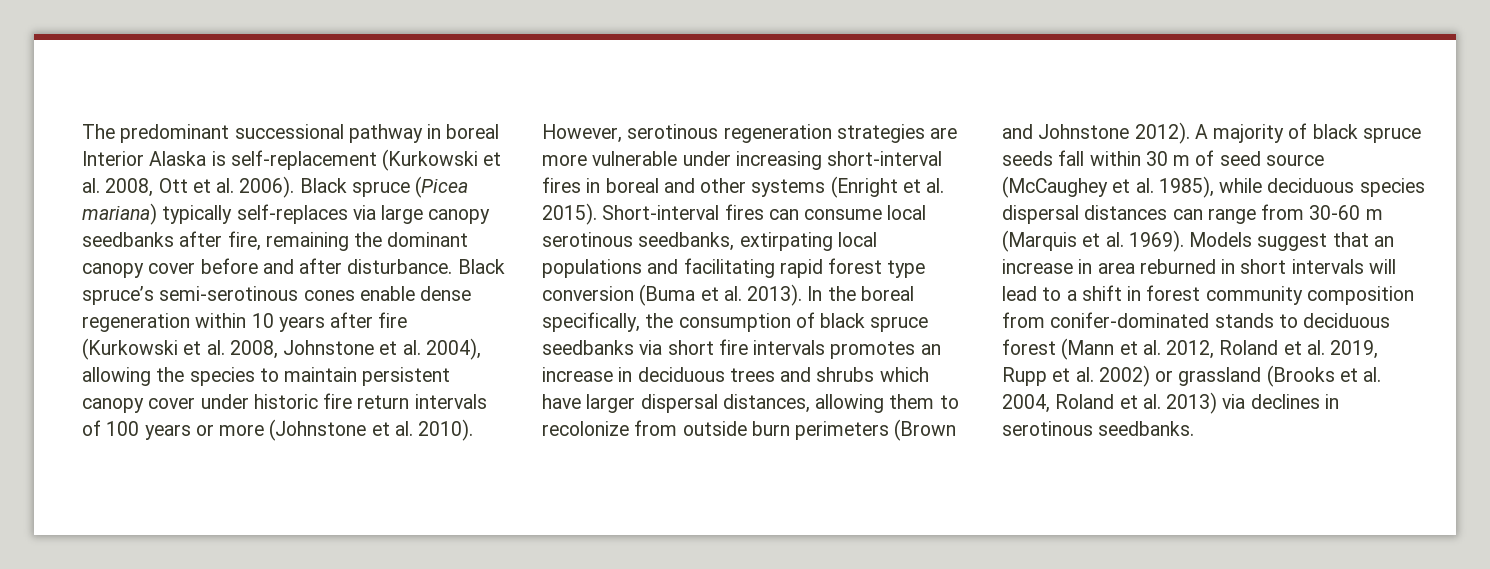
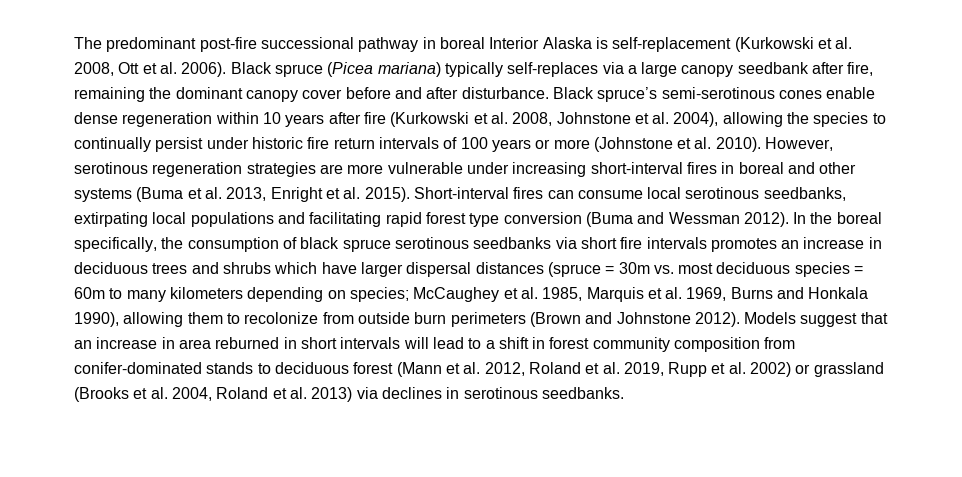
(230, 133) none -> [199,37,257,52] post-fire
(376, 212) none -> [627,65,637,74] a
[82,232,174,247] seedbanks -> [737,62,809,74] seedbank
[284,367,451,386] [82,397,196,413] maintain persistent canopy cover -> [74,137,204,152] continually persist
[830,176,898,198] (Enright -> [136,187,323,202] (Buma et al. 2013, Enright
[700,284,803,306] et al. 2013). -> [637,212,789,227] and Wessman 2012).
(929, 324) none -> [394,237,469,249] serotinous
[722,394,810,413] distances, -> [475,262,864,277] [74,287,869,302] [74,312,119,327] distances (spruce = 30m vs. most deciduous species = 60m to many kilometers depending on species; McCaughey et al. 1985, Marquis et al. 1969, Burns and Honkala 1990),
[1194,123,1421,143] [1002,150,1324,166] [1002,176,1425,198] [1002,204,1383,224] [1002,230,1184,252] A majority of black spruce seeds fall within 30 m of seed source (McCaughey et al. 1985), while deciduous species dispersal distances can range from 30-60 m (Marquis et al. 1969). -> (740, 319) none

PROBLEM STATEMENT ::
Output all lines above precisely. Pictures are to be left out.

OUTPUT OF THE TASK ::
(230, 133) none -> [199,37,257,52] post-fire
(376, 212) none -> [627,65,637,74] a
[82,232,174,247] seedbanks -> [737,62,809,74] seedbank
[284,367,451,386] [82,397,196,413] maintain persistent canopy cover -> [74,137,204,152] continually persist
[830,176,898,198] (Enright -> [136,187,323,202] (Buma et al. 2013, Enright
[700,284,803,306] et al. 2013). -> [637,212,789,227] and Wessman 2012).
(929, 324) none -> [394,237,469,249] serotinous
[722,394,810,413] distances, -> [475,262,864,277] [74,287,869,302] [74,312,119,327] distances (spruce = 30m vs. most deciduous species = 60m to many kilometers depending on species; McCaughey et al. 1985, Marquis et al. 1969, Burns and Honkala 1990),
[1194,123,1421,143] [1002,150,1324,166] [1002,176,1425,198] [1002,204,1383,224] [1002,230,1184,252] A majority of black spruce seeds fall within 30 m of seed source (McCaughey et al. 1985), while deciduous species dispersal distances can range from 30-60 m (Marquis et al. 1969). -> (740, 319) none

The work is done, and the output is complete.